Stated goal => Pull out each line of the listing below that contains the string "fill".

Excerpted records =>
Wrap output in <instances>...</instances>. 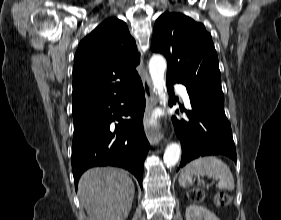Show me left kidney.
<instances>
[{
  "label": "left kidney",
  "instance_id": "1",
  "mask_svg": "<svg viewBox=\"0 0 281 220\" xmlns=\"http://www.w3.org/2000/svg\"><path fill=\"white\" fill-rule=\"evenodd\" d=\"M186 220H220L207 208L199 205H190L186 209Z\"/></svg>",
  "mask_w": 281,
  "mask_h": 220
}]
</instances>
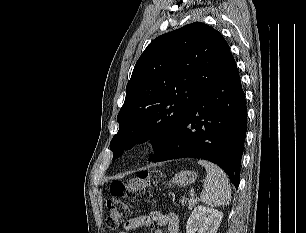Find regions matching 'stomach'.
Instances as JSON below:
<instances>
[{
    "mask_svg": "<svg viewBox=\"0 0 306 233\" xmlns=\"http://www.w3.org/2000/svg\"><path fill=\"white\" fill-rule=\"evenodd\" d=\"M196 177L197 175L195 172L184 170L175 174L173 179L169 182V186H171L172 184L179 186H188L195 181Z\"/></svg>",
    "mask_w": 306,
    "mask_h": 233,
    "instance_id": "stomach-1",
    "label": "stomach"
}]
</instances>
--
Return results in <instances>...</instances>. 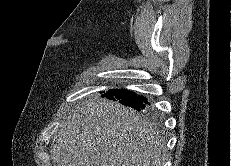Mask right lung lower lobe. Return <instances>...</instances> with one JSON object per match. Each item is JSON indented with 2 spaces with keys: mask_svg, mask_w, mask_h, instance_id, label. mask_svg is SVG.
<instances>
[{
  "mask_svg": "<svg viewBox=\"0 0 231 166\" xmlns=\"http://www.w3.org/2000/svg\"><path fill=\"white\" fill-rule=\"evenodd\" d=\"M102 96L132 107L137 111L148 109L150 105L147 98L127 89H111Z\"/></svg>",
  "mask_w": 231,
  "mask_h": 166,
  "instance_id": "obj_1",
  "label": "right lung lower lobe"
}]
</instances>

Finished exercise =>
  "mask_svg": "<svg viewBox=\"0 0 281 220\" xmlns=\"http://www.w3.org/2000/svg\"><path fill=\"white\" fill-rule=\"evenodd\" d=\"M186 220H220L207 208L199 205H190L186 209Z\"/></svg>",
    "mask_svg": "<svg viewBox=\"0 0 306 233\" xmlns=\"http://www.w3.org/2000/svg\"><path fill=\"white\" fill-rule=\"evenodd\" d=\"M196 177L197 175L195 172L184 170L175 174L173 179L169 182V186H171L172 184L179 186H188L195 181Z\"/></svg>",
  "mask_svg": "<svg viewBox=\"0 0 231 166\" xmlns=\"http://www.w3.org/2000/svg\"><path fill=\"white\" fill-rule=\"evenodd\" d=\"M102 96L132 107L137 111L148 109L150 105L147 98L127 89H111Z\"/></svg>",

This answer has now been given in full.